PRESS RELEASE : Save taxpayers £60 billion with a new approach to university funding, says new research [October 2022]
The press release issued by the IEA on 28 October 2022.
A new approach to university funding, contingent on student earnings, could save taxpayers £60 billion, says new research
This would also stop the scandal whereby students are encouraged to take on debt in return for poor quality, unhelpful university degree courses.
The Higher Education funding system is failing students and taxpayers and is not sustainable.
Public funding is at risk from the large taxpayer losses on student loans (ca. £10.5 billion per year).
Meanwhile, the proposed tuition fee freeze until 2024-5, in the context of high inflation, will put universities under severe financial stress.
Universities are paid for enrolling as many students as possible, rather than on the basis of the outcomes they deliver for graduates. This has resulted in abuses of the system such as the mismatch of students and courses, an explosion in the number of unconditional offers and the launch of courses with poor academic and economic value.
Many students are getting a poor deal, and a large proportion will suffer an effective earnings loss from attending university due to low earnings and increasing loan costs, with a liability that can last 40 years and a capital repayment value that grows with inflation.
The author’s proposal would allow universities to raise tuition fees above the frozen levels while requiring them to lend the difference to their students by means of risk and income sharing schemes. This would secure the extra resources they need while creating incentives for institutions to improve graduate outcomes and ensure courses are relevant.
This would be a win-win all-round. Freezing the state loan at current levels could save taxpayers £60bn over twenty years. Universities new freedom to set tuition fee levels ensures they have the resources they need to teach and compete internationally. Students will gain from better courses now the interests of the institution are aligned with theirs.
The IEA’s new paper, Setting Universities Free: How to deliver a sustainable student funding system, by Peter Ainsworth, Managing Director at Consulting AM and Tom McKenzie, Professor of Economics at CBS International Business School, argues that the university funding model is broken and needs fundamental reform.
Students are experiencing a declining earnings premium, higher borrowing costs and, for many, poor quality courses. Universities are struggling with reduced revenues while academics complain about poor pay and working arrangements.
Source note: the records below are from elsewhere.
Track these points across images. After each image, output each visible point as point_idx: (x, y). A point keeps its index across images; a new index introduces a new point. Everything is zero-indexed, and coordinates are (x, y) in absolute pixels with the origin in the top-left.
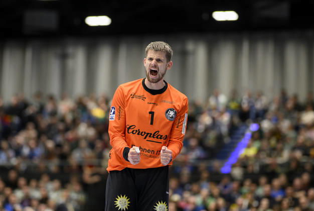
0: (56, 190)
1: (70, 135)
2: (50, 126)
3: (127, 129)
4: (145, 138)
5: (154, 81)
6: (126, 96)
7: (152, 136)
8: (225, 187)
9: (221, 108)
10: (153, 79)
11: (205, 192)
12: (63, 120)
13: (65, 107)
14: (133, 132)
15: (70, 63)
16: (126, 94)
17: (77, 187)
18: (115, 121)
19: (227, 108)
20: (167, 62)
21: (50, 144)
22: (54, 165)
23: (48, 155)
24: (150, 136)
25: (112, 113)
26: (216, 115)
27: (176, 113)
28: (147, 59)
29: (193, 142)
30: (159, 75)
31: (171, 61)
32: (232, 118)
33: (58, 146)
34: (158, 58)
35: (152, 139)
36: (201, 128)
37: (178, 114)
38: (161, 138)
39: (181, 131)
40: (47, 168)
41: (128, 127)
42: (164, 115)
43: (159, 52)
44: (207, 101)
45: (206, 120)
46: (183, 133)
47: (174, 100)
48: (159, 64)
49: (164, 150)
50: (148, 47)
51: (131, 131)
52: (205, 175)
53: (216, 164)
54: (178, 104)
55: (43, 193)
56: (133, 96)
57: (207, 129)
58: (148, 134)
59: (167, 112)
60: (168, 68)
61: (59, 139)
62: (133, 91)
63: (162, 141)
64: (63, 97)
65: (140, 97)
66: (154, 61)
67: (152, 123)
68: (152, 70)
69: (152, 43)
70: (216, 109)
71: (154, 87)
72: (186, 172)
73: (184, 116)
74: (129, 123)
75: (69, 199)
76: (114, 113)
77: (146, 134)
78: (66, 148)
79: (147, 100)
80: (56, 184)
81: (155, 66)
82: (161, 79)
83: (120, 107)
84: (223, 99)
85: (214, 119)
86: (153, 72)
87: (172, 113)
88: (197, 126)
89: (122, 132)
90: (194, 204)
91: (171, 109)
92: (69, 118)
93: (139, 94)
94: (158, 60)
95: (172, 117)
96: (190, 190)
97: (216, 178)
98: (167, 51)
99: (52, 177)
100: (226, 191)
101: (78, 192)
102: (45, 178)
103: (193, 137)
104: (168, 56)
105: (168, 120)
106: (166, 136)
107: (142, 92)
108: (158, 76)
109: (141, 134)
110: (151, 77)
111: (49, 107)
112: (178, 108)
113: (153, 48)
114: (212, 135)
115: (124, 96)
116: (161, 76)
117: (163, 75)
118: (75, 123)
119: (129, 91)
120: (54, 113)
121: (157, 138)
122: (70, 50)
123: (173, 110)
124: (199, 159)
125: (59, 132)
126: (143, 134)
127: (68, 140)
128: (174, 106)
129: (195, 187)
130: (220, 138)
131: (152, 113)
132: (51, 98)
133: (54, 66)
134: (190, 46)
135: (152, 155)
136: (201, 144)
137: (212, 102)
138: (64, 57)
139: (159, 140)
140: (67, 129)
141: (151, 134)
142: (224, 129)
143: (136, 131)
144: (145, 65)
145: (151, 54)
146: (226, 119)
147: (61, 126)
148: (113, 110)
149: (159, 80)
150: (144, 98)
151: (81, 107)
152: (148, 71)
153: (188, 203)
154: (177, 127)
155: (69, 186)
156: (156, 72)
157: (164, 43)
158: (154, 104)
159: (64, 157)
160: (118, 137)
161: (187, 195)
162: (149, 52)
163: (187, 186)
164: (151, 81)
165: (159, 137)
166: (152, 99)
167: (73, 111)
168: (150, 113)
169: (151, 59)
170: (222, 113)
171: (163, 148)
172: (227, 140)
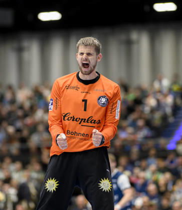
0: (18, 171)
1: (28, 121)
2: (10, 113)
3: (63, 117)
4: (80, 124)
5: (87, 73)
6: (62, 88)
7: (86, 121)
8: (172, 162)
9: (165, 90)
10: (86, 72)
11: (153, 167)
12: (21, 107)
13: (23, 96)
14: (68, 119)
15: (26, 55)
16: (61, 86)
17: (37, 167)
18: (53, 111)
19: (170, 90)
20: (97, 55)
21: (11, 130)
22: (15, 148)
23: (9, 139)
24: (84, 122)
25: (50, 104)
26: (160, 97)
27: (108, 100)
28: (79, 54)
29: (141, 123)
30: (91, 68)
31: (100, 54)
32: (175, 99)
33: (18, 131)
34: (88, 52)
35: (86, 124)
36: (147, 109)
37: (111, 101)
38: (94, 123)
39: (115, 116)
40: (9, 151)
41: (64, 115)
42: (96, 102)
43: (88, 47)
44: (152, 85)
45: (152, 102)
46: (116, 118)
47: (106, 88)
48: (90, 58)
49: (95, 133)
50: (79, 43)
51: (66, 118)
52: (153, 152)
53: (162, 141)
54: (110, 91)
55: (7, 174)
56: (68, 87)
57: (153, 111)
58: (82, 119)
59: (99, 99)
60: (99, 60)
61: (19, 124)
62: (68, 83)
63: (95, 125)
64: (21, 87)
65: (73, 88)
66: (85, 55)
67: (85, 110)
68: (84, 64)
69: (82, 39)
70: (160, 92)
71: (87, 78)
72: (135, 150)
73: (117, 102)
74: (64, 111)
75: (30, 179)
76: (52, 104)
77: (80, 120)
78: (25, 133)
79: (80, 90)
80: (18, 165)
81: (86, 60)
82: (93, 70)
83: (57, 98)
84: (166, 83)
85: (158, 101)
86: (86, 65)
87: (103, 100)
88: (144, 108)
89: (59, 121)
90: (144, 178)
91: (103, 97)
92: (27, 105)
93: (73, 85)
94: (89, 54)
95: (104, 104)
96: (139, 166)
97: (162, 154)
98: (95, 45)
99: (14, 159)
100: (173, 166)
101: (38, 172)
102: (8, 160)
103: (140, 118)
104: (97, 50)
105: (100, 106)
106: (99, 120)
107: (76, 83)
108: (89, 69)
109: (76, 120)
110: (84, 69)
111: (8, 96)
112: (110, 95)
113: (83, 43)
114: (158, 116)
115: (59, 89)
116: (92, 68)
117: (94, 67)
118: (32, 109)
119: (65, 83)
120: (13, 101)
121: (91, 122)
122: (25, 44)
123: (105, 97)
124: (146, 138)
125: (19, 118)
126: (78, 120)
127: (26, 125)
128: (106, 94)
129: (144, 163)
130: (165, 118)
131: (85, 101)
132: (10, 87)
133: (11, 59)
134: (134, 36)
135: (87, 138)
136: (148, 124)
137: (157, 85)
138: (20, 50)
139: (92, 125)
140: (26, 115)
141: (85, 119)
142: (169, 110)
143: (71, 118)
144: (78, 59)
145: (82, 49)
146: (170, 100)
147: (20, 113)
148: (51, 102)
149: (91, 72)
150: (77, 88)
151: (38, 94)
152: (80, 65)
153: (138, 177)
154: (111, 113)
155: (30, 167)
156: (87, 64)
157: (92, 38)
158: (87, 92)
159: (23, 140)
160: (54, 126)
161: (137, 171)
162: (80, 47)
163: (137, 163)
164: (84, 74)
165: (93, 121)
166: (85, 89)
167: (30, 98)
168: (83, 101)
169: (82, 54)
170: (165, 96)
171: (94, 130)
172: (171, 120)
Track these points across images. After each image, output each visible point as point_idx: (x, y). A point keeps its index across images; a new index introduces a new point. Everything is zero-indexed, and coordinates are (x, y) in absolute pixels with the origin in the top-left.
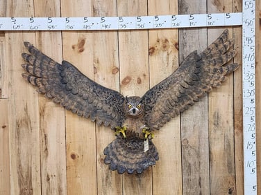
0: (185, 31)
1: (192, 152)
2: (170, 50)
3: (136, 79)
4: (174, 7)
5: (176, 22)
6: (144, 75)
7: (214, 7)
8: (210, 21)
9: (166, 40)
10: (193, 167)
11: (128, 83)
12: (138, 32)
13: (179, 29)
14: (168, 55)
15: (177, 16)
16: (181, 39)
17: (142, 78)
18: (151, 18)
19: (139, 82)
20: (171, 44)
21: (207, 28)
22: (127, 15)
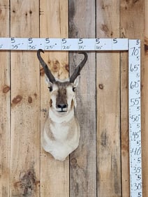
0: (75, 54)
1: (80, 172)
2: (60, 71)
3: (27, 98)
4: (64, 31)
5: (66, 45)
6: (35, 95)
7: (102, 33)
8: (98, 45)
9: (57, 62)
10: (80, 187)
11: (19, 101)
12: (29, 53)
13: (69, 52)
14: (59, 76)
15: (68, 40)
16: (72, 62)
17: (33, 97)
18: (42, 40)
19: (30, 101)
20: (61, 65)
21: (96, 52)
22: (19, 36)
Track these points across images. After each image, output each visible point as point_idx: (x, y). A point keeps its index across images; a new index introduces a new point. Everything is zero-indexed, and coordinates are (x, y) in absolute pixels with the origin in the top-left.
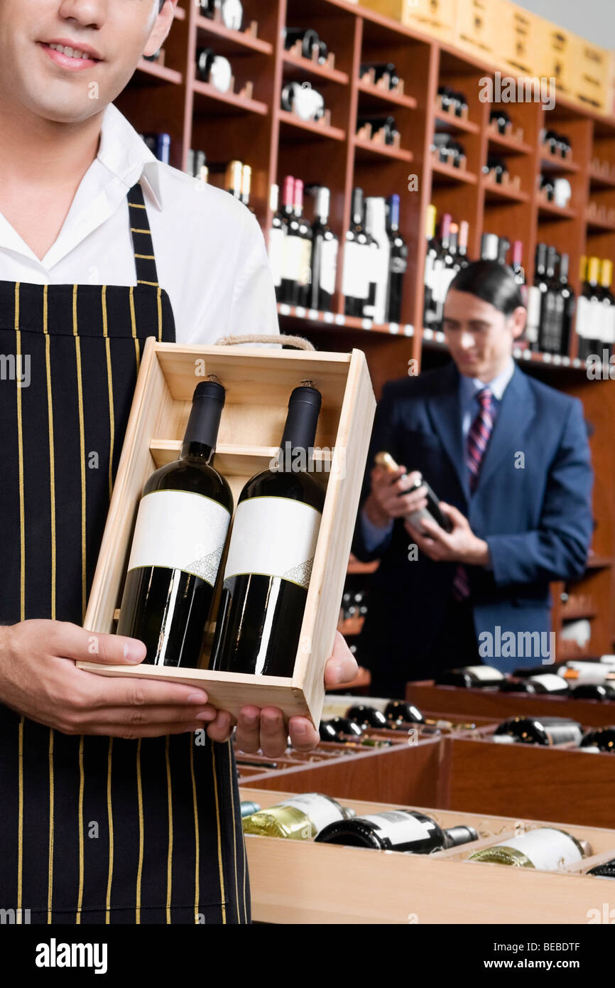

The government has consistently sought to minimise the growing student debt that will be written off – and essentially funded by the taxpayer.
The central problem, according to Ainsworth and McKenzie, is that universities are remunerated on the basis of how many students they can enrol, rather than on the basis of graduate outcomes. This incentivises the expansion of mass-market, low-quality courses that fail to prepare students for the workforce.
The paper proposes an alternative funding model in which the university’s income is contingent on future earnings, thus marrying the long-term interests of students with those of the university. This will make universities more responsive to student demands, while forcing them to consider the suitability of the courses they offer and the students they enrol.
The authors also propose lifting the tuition fee cap, to help universities prosper and compete both domestically and internationally allowing for new investment and higher productivity to ensure better value for money in the long-term.
Freezing state support for higher education would also save taxpayers £60bn over 20 years and slowly phase out universities’ reliance on the state as inflation erodes the government’s contribution to tuition fee loans.
Overhauling our current system is necessary to ensure that universities can match their foreign competitors, that they are accountable to students, that taxpayers are given value for money, and that universities’ success is tied to the success of its students rather than the number of students they can recruit. Implementing Ainsworth and McKenzie’s recommendations would be a strong first step in such an overhaul.
Commenting on the report, author Peter Ainsworth, said:
“In his first major speech as Chancellor Jeremy Hunt referred to our universities as one of the country’s great strengths. They will not stay that way without more money. Our scheme secures for them the extra resources they need without a single extra penny being required of the taxpayer. Students gain from the partnership this system ensures, so the institution will be invested in their success. It’s good for all parties and is the sustainable funding system that thus far has eluded the UK.”
Co-author Tom McKenzie, said:
“Discussion of higher-education funding tends to centre around access to university rather than what a university education actually does for a student. The system we propose both encourages access based on merit and incentivises institutions to consider employability as more than just another league-table statistic.”